▶ **Records provided**:
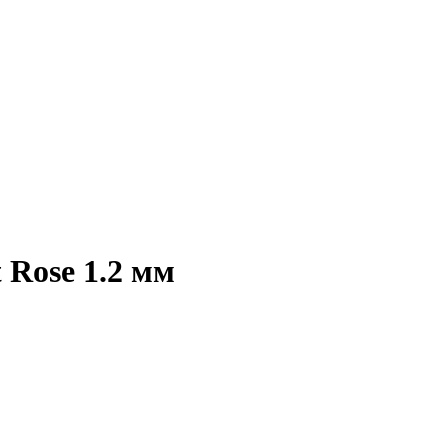
 Rose 1.2 мм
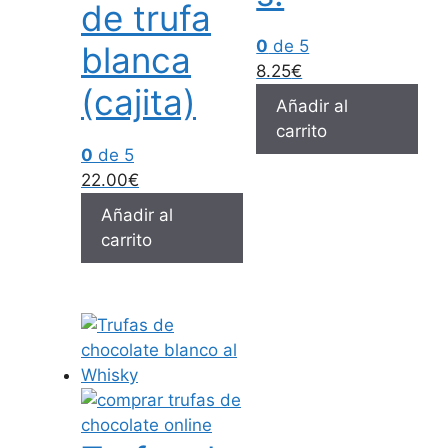
de trufa
0
de 5
blanca
8.25
€
(cajita)
Añadir al
carrito
0
de 5
22.00
€
Añadir al
carrito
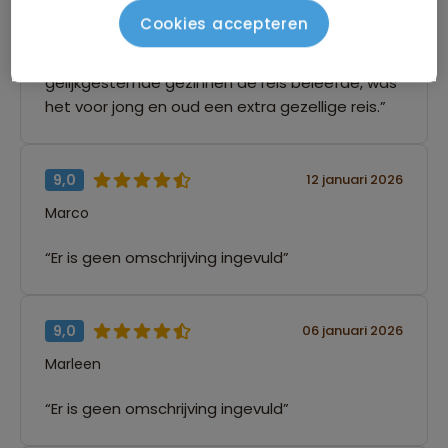
weetjes. Het was onze eerste groepsreis en
Cookies accepteren
deze is ons ontzettend goed bevallen en
smaakt zeker naar meer. Doordat we met
gelijkgestemde gezinnen de reis beleefde, was
het voor jong en oud een extra gezellige reis.”
9,0
12 januari 2026
Marco
“Er is geen omschrijving ingevuld”
9,0
06 januari 2026
Marleen
“Er is geen omschrijving ingevuld”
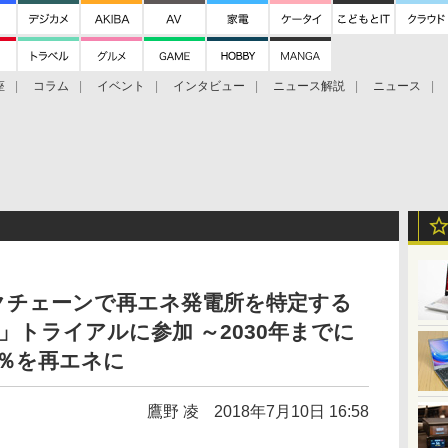
座
コラム
イベント
インタビュー
ニュース解説
ニュース
Bitcoin Cash
ブックに学ぶ
お知らせ
金融庁研究会
クチェーンで再エネ発電所を特定する
ラン」トライアルに参加 ～2030年までに
0％を再エネに
鷹野 凌
2018年7月10日 16:58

▶ **Your goal**: Make a word-for-word repeat of the material, skipping all pictures.

▶ **Problem solution**:
 Rose 1.2 мм
de trufa
0
de 5
blanca
8.25
€
(cajita)
Añadir al
carrito
0
de 5
22.00
€
Añadir al
carrito
weetjes. Het was onze eerste groepsreis en
Cookies accepteren
deze is ons ontzettend goed bevallen en
smaakt zeker naar meer. Doordat we met
gelijkgestemde gezinnen de reis beleefde, was
het voor jong en oud een extra gezellige reis.”
9,0
12 januari 2026
Marco
“Er is geen omschrijving ingevuld”
9,0
06 januari 2026
Marleen
“Er is geen omschrijving ingevuld”
座
コラム
イベント
インタビュー
ニュース解説
ニュース
Bitcoin Cash
ブックに学ぶ
お知らせ
金融庁研究会
クチェーンで再エネ発電所を特定する
ラン」トライアルに参加 ～2030年までに
0％を再エネに
鷹野 凌
2018年7月10日 16:58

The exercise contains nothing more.